_What is needed_. Resume the forum thread about breaking the habit of saying "you know," picking up right after its final sentence.

_Excerpted passage_.
◆ ◆ ◆ ◆

How can you stop saying "you know" in conversation?

I find myself getting irritated when otherwise very intelligent people start a conversation or sentence with"you know". I get even more irritated when I do it myself.

Does anyone know of a technique to help one to stop saying this and further does anyone know how this got to be such a common part of our everyday speech?

I think I read about a technique that is used with broadcasters to reverse this nasty habit but “you know” I don’t know where I read it. Do you ever see “you know” in posts or e-mail?

You’ve already started the process, you know? Ah, now you’ve got me doing it. :smiley: Seriously though, being concious of it will help you to minimize doing it.

Maybe, wear a rubberband on your wrist and pop yourself every time you say it? Just a thought.

I had a horrible problem with this. The trick, at least for me, was to speak slower and think about what I was saying.

Barry

godzillatemple gives a good start. Alternatively, you could either only speak from prepared texts, or teach yourself to substitute the earlier “um” and “er” for “y’know.” I’m not really kidding, (although I confess to being a bit of a smart ass).

People who study speech patterns have noted that all people use what they call spacers to hold their end of the conversation as they search for words to continue their thoughts.

A person who is speaking intensely on a subject about which they are informed will use spacers rarely in that conversation. The same person, when speaking on a subject for which they have a smaller vocabulary (or for which they have not prepared thoughts in their mind) will insert spacers regularly into their speech. This is why so many people who have a microphone shoved into their faces ramble on with many "y’know"s, "like"s, "uh"s and "er"s, regardless whether they are grade-school drop-outs or nuclear physicists.

If, as godzillatemple suggests, you teach yourself to speak more slowly, letting your thoughts race ahead to find the appropriate words before you speak them, you will reduce the number of spacers that pop up in your speech. If that sounds like too much effort, you can simply continue sounding like the rest of us–fluent and voluble on topics for which we have great interest and somewhat stuttering when we are caught trying to express thoughts that we have not prepared.

I agree with godzillaT, just be more conscious when you speak.

Saying “ya know” or “eh”, or saying everything in a sing songy voice is really a means to get validation from your listener. IT’s as though the speaker doesn’t want to state an opinion without having someone agreeing with them. Maybe figure out why you need yoru listener to agree with ya when you tell a story. THat might help, as well.

With regard to the use of “spacers,” I learned that it’s perfectly acceptable to pause in my speech while I looked for the correct word, rather than insert an “er” or an “um” (or a “know what I mean?”)

I can’t force myself to always have the word I want at the top of my tongue, especially when speaking rapidly, but I can control whether I use a “spacer” or not.

Barry

I agree. In high school I had a speech coach help me break the “uh” habit. He first asked me to pretend I was two people, one person actually speaking and the other standing off to the side listening in. Doing this for a while helped me become more aware of my own speech patterns. The next step was to anticipate each “uh” or “um” and to simply pause for the same amount of time those spacers would have taken - the pauses are much less likely to be noticed, and may even give the impresion that you are simply a very thoughtful person.

◆ ◆ ◆ ◆

(Lines from a dataset)
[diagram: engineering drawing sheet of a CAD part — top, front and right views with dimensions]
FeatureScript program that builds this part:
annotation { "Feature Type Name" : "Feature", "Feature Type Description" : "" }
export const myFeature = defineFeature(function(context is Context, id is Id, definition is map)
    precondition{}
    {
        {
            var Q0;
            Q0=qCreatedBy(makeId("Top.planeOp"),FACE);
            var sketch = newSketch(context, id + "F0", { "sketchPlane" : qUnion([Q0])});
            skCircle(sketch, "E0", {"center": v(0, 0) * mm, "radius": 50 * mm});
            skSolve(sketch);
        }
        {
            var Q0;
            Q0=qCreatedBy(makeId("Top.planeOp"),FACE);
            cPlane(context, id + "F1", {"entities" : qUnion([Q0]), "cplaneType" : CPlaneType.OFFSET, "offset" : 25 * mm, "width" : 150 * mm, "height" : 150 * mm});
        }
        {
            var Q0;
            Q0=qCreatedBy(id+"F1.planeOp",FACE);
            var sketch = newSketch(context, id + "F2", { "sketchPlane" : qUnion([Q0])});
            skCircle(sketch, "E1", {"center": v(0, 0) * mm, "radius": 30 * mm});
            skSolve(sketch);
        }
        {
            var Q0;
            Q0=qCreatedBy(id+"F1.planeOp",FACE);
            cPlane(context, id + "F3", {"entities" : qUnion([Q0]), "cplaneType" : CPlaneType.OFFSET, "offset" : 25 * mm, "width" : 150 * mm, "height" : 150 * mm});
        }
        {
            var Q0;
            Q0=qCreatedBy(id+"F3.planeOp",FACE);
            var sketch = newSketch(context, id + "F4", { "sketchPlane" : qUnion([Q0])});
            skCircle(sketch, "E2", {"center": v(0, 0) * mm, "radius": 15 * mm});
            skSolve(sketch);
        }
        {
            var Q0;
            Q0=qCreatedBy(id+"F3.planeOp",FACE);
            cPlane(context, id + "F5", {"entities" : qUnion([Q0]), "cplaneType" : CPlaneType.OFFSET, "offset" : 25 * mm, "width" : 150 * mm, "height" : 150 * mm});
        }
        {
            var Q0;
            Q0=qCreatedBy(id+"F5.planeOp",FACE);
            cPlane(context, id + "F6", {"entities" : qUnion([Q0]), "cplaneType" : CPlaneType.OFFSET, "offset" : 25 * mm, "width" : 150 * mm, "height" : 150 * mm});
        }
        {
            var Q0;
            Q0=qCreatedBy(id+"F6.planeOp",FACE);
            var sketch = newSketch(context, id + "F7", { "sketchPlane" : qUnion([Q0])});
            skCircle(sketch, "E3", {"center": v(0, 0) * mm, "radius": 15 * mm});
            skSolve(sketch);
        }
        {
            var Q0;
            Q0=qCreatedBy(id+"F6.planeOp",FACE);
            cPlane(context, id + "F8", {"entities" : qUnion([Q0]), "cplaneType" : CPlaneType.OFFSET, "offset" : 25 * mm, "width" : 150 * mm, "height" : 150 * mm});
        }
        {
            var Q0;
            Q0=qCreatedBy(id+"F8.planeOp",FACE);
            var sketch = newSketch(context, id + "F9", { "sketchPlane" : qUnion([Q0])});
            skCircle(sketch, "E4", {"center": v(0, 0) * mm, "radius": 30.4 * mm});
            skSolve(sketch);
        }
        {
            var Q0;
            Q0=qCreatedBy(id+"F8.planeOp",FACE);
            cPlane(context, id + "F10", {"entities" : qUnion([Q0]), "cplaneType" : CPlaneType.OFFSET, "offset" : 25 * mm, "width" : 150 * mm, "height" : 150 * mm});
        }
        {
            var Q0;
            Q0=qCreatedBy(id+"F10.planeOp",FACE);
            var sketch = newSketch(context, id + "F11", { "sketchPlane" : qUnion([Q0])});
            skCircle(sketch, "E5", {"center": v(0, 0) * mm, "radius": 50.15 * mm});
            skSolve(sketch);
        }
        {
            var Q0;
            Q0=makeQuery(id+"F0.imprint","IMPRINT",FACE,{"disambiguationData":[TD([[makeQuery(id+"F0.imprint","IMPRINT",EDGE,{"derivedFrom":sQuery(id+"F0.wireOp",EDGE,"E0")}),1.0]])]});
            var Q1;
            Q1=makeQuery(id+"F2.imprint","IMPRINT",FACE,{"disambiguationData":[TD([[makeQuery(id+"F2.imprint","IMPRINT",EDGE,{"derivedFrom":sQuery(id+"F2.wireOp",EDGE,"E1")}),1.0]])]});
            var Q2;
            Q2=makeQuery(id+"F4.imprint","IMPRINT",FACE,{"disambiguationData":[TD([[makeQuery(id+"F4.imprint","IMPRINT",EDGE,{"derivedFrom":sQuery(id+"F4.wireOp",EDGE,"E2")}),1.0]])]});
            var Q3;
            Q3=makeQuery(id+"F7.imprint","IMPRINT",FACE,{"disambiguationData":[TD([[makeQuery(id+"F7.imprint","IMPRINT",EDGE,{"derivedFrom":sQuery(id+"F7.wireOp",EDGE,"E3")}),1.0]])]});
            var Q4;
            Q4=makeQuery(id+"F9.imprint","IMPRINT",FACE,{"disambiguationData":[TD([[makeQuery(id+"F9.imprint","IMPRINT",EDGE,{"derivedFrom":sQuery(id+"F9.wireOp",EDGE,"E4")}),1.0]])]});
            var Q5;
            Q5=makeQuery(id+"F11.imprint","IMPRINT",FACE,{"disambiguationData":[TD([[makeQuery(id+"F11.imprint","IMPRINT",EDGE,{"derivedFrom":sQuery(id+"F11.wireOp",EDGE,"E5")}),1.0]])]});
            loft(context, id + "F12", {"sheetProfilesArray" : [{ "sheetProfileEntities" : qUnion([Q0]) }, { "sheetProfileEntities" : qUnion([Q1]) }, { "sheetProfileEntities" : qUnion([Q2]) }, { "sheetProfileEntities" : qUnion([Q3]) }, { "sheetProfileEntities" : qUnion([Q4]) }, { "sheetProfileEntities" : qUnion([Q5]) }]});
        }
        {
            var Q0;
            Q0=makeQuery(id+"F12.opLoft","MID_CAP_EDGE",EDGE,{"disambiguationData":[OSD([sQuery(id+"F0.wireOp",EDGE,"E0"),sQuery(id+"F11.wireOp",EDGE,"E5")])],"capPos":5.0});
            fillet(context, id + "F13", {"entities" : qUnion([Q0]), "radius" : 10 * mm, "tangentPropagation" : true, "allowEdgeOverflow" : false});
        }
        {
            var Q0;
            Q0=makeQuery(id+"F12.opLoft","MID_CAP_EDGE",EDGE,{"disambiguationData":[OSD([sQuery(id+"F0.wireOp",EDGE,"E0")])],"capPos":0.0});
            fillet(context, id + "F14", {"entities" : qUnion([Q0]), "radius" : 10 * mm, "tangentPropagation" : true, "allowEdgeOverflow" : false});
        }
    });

◆ ◆ ◆ ◆

_Result for this exercise_.
Since you’re looking for advice rather than facts, I’ll move this thread to IMHO.

bibliophage
moderator GQ

Join Toastmasters. It really helped me to be more conscious of spacers in my speech. I still use them, but I hear them too, which helps me to cut back.

start saying “duh” instead of “y’know” and see how long it takes you to quit.

Anything that makes using the term more of an ordeal than it’s worth.

The rubber band on the wrist idea is good.

Another good one is to have a friend in on it and that person gets to call you on it and snap the rubber band.

I really think it’s best to have a friend help since it’s such an automatic behavior.

Even better, have everyone in on it. I worked at a camp where if a person placed his/her elbows on the table, everyone sang them a song, and they had to walk around the table and touch both walls. People usually get busted once, maybe twice.

On the mexican tv show “Otro Rollo” to draw attention to a tic the host had (but denied having) every time he did it during the monologue they brought out acrobats to do flips. It was hilarious.
Maybe have all your coworkers (other social group that you spend alot of time with) in on it and tell them if they catch you saying it, you will recite them a poem and give them a candy. The bigger deal made of it the better.

Morgainelf - me too! The number one thing that Toastmasters does to help you with this issue is that someone at the meeting watches for this, and reports back to you to point out how you’re doing. Just noticing it can help you stop.

The number two thing that helps is simply to get in the habit of using silence - pauses - as filler instead of the filler words.

Now, this works well in formal speaking where no one is going to interrupt you. On the other hand, I understand that part of the reason people do this is to “hold the phone”, so to speak. That is, to verbally signal to the person you’re speaking with that, even though you are pausing, you aren’t done yet, and it’s not time to interrupt. Because of that, I find it much harder to get out of this habit in casual conversations, especially if you are around people that will jump in if you pause long enough.

Just a thought, but with others, have you considered being very direct? When they use the phrase, say, “No, I don’t know. If I did, I wouldn’t be asking you.”

Now keep it in the back of your mind that someone might do that to you.

George Carlin did a bit about people who have that exact problem. I wish I could remember how he worded it. Anyway, it was enough to make me aware that I was going to say it before I actually did. I hardly say it now and I notice when other people do, which is a lot.

My darling Marcie has this problem—she can interject eight or nine “you know’s” into a four word sentence. I wish someone could advise me on how to gently break it to her, because I am sure she is totally unaware of doing it. The real dificulty is that she doesn’t deal well with criticism, even if criticism isn’t intended.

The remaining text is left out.